Goldtrail Travel v Aydin & Ors (2017)
The Supreme Court set out the factors to be considered when determining whether a company's appeal would be stifled by its inability to comply with a condition to pay a sum into court. The making of such an order for a company without assets could not be justified by reliance on the fact that the company's owner could potentially make the payment, without considering whether he would actually do so.
The appellant appealed against the imposition of a condition on its appeal against a judgment, and the refusal to discharge that condition.
The respondent had obtained judgment against the appellant for £3.64 million plus interest. The appellant obtained permission to appeal. However, after an application by the respondent, a judge made the appeal conditional on the appellant paying the judgment sum into court by a specified date. The appellant failed to comply, and the respondent sought to have the appeal dismissed. The appellant cross-applied for the condition to be discharged, as it could not comply and its appeal would be stifled. The judge took into account the financial relationship between the appellant and its wealthy owner and refused to discharge the condition. The judge concluded that the owner had decided not to fund the payment into court. The appellant's appeal was dismissed for non-compliance with the condition.
(Lords Clarke and Carnwath dissenting) (1) The following principles applied:
(a) if an appellant had permission to bring an appeal, it was wrong to impose a condition which had the effect of preventing him from bringing it or continuing it. The application of ECHR art.6 yielded the same conclusion;
(b) if a proposed condition was otherwise appropriate, the contention that it would stifle the appeal needed to be established by the appellant on the balance of probabilities. If the contention was established, the condition should not be imposed;
(c) where an appellant appeared to have no realisable assets of its own, a condition for payment would not stifle its appeal if it could raise the required sum. However, when the respondent suggested that the appellant raise money from its controlling shareholder, the court needed to be cautious. The shareholder's distinct legal personality had to remain at the forefront of the analysis. The question should always be whether the company could raise the money, not whether the shareholder could raise the money;
(d) In Hammond Suddards Solicitors v Agrichem International Holdings Ltd  EWCA Civ 2065,  C.P. Rep. 21 the court had observed that there was no evidence that the appellant's wealthy owners could not pay the judgment debt. It had also observed that there was nothing unjust in providing the appellant's owner with a choice, and "if it was in the interests of the appellant for the appeal to continue, the [owner] must procure payment of the current orders". It was wrong for the court to express its reasoning in terms of whether the owners could themselves make payment, Hammond disapproved. That misconception had been developed in Societe Generale SA v Saad Trading, Contracting and Financial Services Co  EWCA Civ 695 into the principle that in exceptional circumstances an order for a party, without apparent assets of its own, to make a payment into court could be justified by whether another person probably could advance the necessary funds, irrespective of whether he probably would do so, Societe Generale disapproved;
(e) the correct criterion was whether the appellant company had established on the balance of probabilities that no such funds would be made available to it, whether by its owner or by some other closely associated person, as would enable it to satisfy the requested condition;
(f) where a company and its owner refuted that funds could be made available, the court should not take the refutation at face value. It should judge the probable availability of the funds by reference to the underlying realities of the company's financial position; and by reference to all aspects of its relationship with its owner, including the extent to which he was directing its affairs and had supported it in financial terms (see paras 12, 15-18, 22-25 of judgment).

> EXERCISES TO COMPLETE
- 1) Answer these questions from the case summary:
(a) What sum did the respondent obtain judgment for against the appellant?
(b) Which Lords dissented?
(c) Which article of the ECHR does the summary say yielded the same conclusion?
- 2) Quote the case summary word for word, from "The Supreme Court" to "discharge that condition.".

> INFORMATION PROVIDED
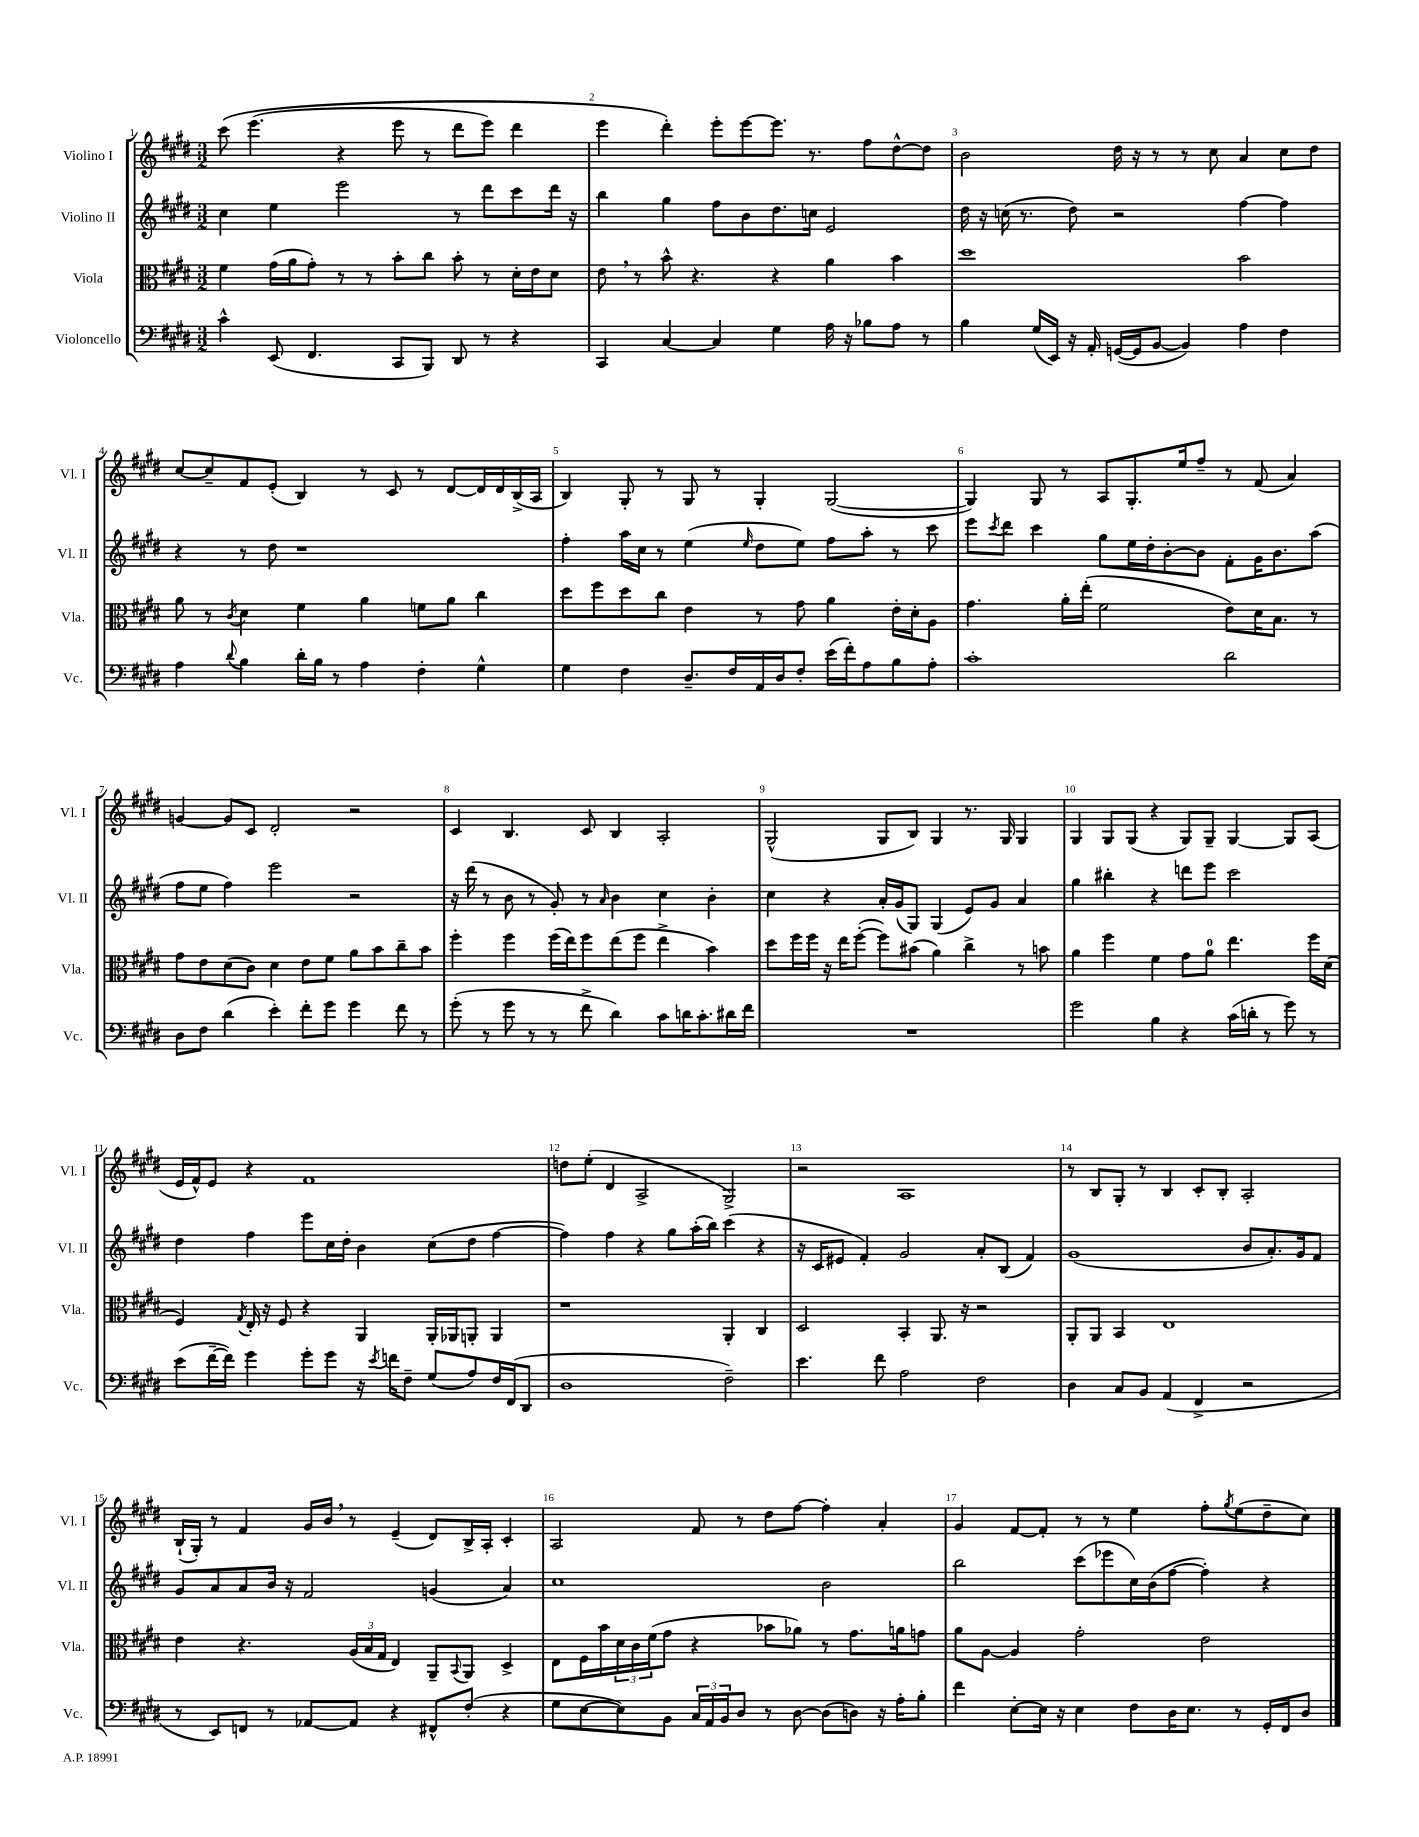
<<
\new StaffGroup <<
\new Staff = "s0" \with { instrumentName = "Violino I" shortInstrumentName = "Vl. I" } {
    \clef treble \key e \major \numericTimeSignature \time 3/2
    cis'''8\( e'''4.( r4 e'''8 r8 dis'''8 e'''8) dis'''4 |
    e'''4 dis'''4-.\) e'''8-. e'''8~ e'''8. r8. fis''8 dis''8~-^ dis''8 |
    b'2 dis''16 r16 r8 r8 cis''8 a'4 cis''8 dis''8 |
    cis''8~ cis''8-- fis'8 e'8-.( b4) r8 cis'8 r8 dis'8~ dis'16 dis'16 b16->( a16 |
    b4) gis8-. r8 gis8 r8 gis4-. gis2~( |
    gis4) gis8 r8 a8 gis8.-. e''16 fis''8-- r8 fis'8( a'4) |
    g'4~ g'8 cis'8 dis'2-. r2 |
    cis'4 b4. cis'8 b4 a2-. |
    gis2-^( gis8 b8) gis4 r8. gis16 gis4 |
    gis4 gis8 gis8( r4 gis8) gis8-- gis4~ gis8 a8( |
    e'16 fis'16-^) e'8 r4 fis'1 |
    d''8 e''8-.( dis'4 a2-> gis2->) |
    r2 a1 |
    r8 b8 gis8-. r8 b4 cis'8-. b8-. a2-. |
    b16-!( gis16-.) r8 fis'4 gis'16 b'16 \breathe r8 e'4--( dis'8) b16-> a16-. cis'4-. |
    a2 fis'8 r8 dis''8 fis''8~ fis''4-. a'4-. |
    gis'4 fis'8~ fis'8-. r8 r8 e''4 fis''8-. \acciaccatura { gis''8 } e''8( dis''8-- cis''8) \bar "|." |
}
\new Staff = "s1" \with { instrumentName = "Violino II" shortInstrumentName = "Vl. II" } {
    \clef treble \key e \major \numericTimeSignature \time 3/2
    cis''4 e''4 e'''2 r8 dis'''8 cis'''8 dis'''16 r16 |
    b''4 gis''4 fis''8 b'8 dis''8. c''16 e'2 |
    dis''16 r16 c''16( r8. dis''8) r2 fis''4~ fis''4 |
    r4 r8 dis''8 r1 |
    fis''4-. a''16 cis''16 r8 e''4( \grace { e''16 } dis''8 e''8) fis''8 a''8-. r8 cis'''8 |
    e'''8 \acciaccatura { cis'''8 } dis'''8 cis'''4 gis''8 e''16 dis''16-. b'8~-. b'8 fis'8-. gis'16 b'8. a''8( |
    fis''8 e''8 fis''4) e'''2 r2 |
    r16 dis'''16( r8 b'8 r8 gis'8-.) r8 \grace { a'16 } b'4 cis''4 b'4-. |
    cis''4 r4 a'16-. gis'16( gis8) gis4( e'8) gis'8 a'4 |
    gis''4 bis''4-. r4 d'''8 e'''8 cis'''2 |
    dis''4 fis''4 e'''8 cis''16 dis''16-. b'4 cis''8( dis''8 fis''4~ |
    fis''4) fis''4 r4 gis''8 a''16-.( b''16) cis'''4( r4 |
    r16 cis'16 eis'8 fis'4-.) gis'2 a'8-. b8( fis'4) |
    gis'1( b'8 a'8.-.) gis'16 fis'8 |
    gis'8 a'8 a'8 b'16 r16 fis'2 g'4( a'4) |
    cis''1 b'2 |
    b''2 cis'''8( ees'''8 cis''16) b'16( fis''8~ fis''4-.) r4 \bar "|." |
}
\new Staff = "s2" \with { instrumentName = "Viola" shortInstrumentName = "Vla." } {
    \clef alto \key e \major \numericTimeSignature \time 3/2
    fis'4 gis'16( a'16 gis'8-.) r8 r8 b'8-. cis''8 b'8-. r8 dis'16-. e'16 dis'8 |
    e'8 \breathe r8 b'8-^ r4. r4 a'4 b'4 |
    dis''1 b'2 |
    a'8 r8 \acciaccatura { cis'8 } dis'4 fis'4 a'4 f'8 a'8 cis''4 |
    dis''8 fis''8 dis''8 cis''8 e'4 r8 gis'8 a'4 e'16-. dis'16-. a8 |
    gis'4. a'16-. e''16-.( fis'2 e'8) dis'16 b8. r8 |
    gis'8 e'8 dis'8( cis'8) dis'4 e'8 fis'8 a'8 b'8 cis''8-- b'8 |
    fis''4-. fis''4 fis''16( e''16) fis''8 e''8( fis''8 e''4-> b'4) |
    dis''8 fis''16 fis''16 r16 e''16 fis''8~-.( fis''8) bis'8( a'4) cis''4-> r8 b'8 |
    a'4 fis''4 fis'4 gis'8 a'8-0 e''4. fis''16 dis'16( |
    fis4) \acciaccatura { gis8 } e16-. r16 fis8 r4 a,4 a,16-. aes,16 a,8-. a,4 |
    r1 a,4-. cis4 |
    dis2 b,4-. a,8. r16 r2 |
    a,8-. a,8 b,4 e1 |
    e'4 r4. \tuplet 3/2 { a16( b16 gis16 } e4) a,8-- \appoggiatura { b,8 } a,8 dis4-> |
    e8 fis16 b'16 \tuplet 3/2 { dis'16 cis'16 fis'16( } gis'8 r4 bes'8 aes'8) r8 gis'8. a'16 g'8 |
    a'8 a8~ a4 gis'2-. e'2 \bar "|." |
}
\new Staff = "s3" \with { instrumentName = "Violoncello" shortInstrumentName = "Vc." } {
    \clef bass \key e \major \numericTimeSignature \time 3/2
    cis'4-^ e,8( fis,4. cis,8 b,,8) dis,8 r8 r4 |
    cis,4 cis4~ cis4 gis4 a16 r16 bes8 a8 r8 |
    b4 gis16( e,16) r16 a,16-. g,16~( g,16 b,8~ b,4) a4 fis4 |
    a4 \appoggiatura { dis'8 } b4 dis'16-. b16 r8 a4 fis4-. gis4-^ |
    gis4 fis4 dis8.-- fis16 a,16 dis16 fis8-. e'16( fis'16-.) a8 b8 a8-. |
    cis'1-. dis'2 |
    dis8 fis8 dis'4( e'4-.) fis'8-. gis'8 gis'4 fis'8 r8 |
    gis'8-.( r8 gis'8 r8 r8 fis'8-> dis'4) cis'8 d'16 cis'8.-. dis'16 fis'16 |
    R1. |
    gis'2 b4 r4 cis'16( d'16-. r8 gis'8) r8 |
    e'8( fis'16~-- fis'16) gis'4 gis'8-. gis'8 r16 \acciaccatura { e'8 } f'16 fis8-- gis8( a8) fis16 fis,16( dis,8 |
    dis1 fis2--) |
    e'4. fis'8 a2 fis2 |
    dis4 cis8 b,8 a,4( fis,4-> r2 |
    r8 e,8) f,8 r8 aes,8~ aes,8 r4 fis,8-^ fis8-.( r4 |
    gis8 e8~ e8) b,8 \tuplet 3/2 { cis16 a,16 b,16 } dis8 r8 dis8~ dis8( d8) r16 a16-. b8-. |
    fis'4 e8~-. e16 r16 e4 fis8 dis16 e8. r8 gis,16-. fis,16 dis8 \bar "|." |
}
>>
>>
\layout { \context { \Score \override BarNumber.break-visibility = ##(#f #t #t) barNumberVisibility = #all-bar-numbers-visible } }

> SOLVED TASKS
- 1)
(a) £3.64 million plus interest
(b) Lords Clarke and Carnwath
(c) Article 6 (art.6)

- 2)
The Supreme Court set out the factors to be considered when determining whether a company's appeal would be stifled by its inability to comply with a condition to pay a sum into court. The making of such an order for a company without assets could not be justified by reliance on the fact that the company's owner could potentially make the payment, without considering whether he would actually do so.
The appellant appealed against the imposition of a condition on its appeal against a judgment, and the refusal to discharge that condition.